Di hadapanku, terbentang tangga semen yang mengarah ke lantai atas, lengkap dengan pegangan berupa besi berkarat yang menjijikkan. Ini, tidak salah lagi, adalah ruangan tangga darurat. Tetapi, kenapa ruangan seperti ini pintunya tertutup pilar besar? Apakah ini semacam kesalahan arsitektur?

Gerigi-gerigi otakku langsung berputar dengan cepat. Kalau para Topeng Putih tahu ada tangga darurat seperti ini, mereka pasti akan memanfaatkannya. Skenario paling masuk akal adalah bahwa mereka menggunakan tangga ini untuk naik-turun lantai tanpa ketahuan. Tetapi, firasatku mengatakan, hal itu kurang tepat.

Suara langkah kaki tadi itu… aku yakin adalah milik seorang sandera, dan asalnya dari sini.

Dengan penuh kewaspadaan, aku menaiki anak tangga menuju lantai dua. Begitu tiba di sana, aku melongok ke luar melalui jendela kecil di pintu, dan langsung menyadari bahwa pintu menuju ruang tangga darurat di lantai ini sama sekali tidak tertutup pilar atau apa pun. Pintu yang satu ini terletak lebih ke kiri, sehingga berada tepat di sebelah pilar dan bisa tampak dengan mudah.

Benar, kan, batinku, Itu cuma kesalahan arsitektur di lantai satu. Memang bangunan yang aneh. Pantas saja proyeknya mangkrak.

Berarti, Topeng Putih tidak mungkin memanfaatkan tangga ini sebagai jalur rahasia.

Akhirnya, aku pun memutuskan untuk keluar dan mengecek lantai dua. Baru membuka pintu dan berjalan satu langkah, ponsel di saku jubahku bergetar panjang. Aku buru-buru masuk kembali dan mengeluarkan benda itu dari saku. Dahiku mengernyit saat menyadari bahwa itu adalah panggilan masuk dari Sam.

Aku menahan napas. Haruskah kujawab panggilan ini? Kalau tidak kujawab, bagaimana kalau bocah itu berada dalam bahaya?

Aku menekan tombol jawab dan menempelkan ponsel di telinga.
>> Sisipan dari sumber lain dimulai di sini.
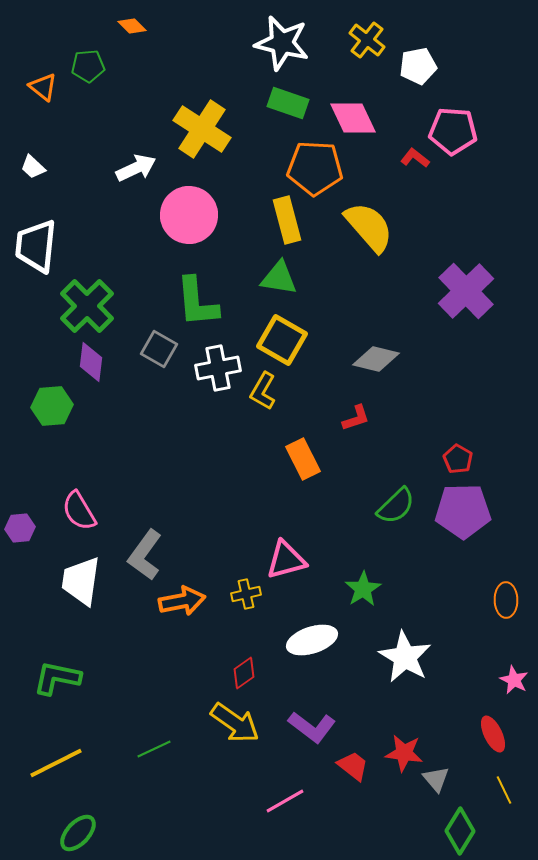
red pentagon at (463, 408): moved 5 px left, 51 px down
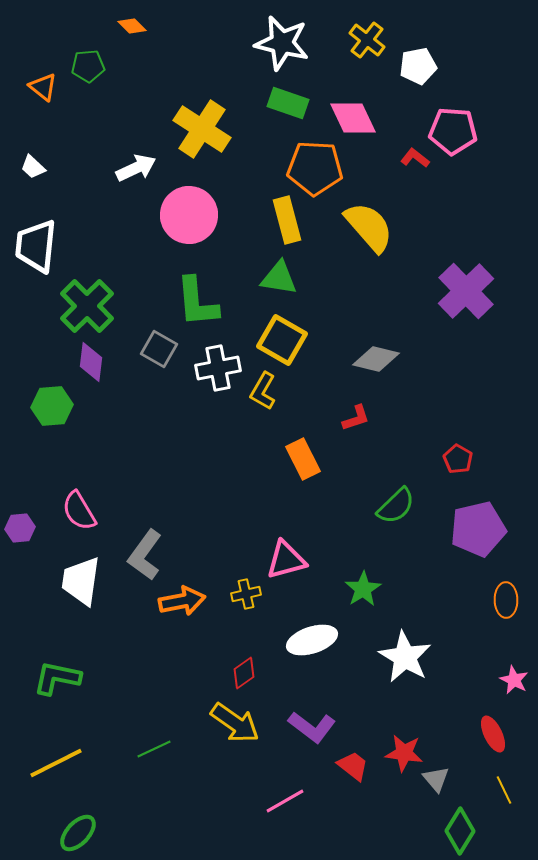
purple pentagon at (463, 511): moved 15 px right, 18 px down; rotated 12 degrees counterclockwise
“Halo?” sapaku, “Kenapa, Sam?”

“Josh, hah… lo di mana?” Sam langsung menyahut dengan suara terengah-engah, membuatku ikut panik, “Hah… Lo di mana, Josh? Gue di lantai lo! Gue… hah… mau bareng lo aja! Topeng Monyet di atas, ngejar-ngejar… hah… gue.”

Mataku terbelalak. Mampus.

Aku jelas tidak bisa bertemu dengannya saat ini. Tetapi, kalau dia dalam bahaya, aku mau-tidak-mau harus melepas kostum dan datang. Sayangnya, aku tidak membawa tas atau apa pun yang bisa kugunakan untuk menyimpan jubah dan topeng ini. Saat berangkat, kedua benda ini disimpan di tas Gwen, yang sekarang dibawanya pergi. Meninggalkannya di sini sepertinya bukan pilihan bijak.

“Sori, Sam, gimana? Putus-putus!” balasku, mengeluarkan kemampuan aktingku yang paling meyakinkan, berusaha mengorek lebih banyak informasi mengenai keberadaan dan kondisi Sam saat ini, “Yang lain? Yang lain mana?”

“Gue. Di. Lantai. Lo!” ulangnya kata-per-kata, “Lo di mana? Andrew sama Bryan masih gelut nggak jelas sama Topeng Monyet. Gue kabur. Tadi ada Alice, tapi ilang anaknya. Takut, gue, Josh.”

Mendengar jawaban itu, aku langsung mengembuskan napas lega. Itu berarti, Sam aman. Topeng Putih tidak mungkin mengejar-ngejarnya kalau sedang sibuk bertarung dengan Andrew dan Bryan. Aku tidak perlu menemui dan menolongnya detik ini juga. Tetapi… kasihan juga. Dia pasti ketakutan sekali saat ini.

Aku menghela napas panjang. Apa boleh buat? Aku sudah berkomitmen. Mungkin, aku bisa menjaganya dari jauh nanti. “Apa, Sam?” aku pura-pura tuli. “Pu—tus-put—us nih. Gue— nger— ngomong apa. Lo—”

“Hah? Lo ngomong apa, sih, Josh? Lagi kumur, lo? Halo?”

“Lo—di ba—gian ma—”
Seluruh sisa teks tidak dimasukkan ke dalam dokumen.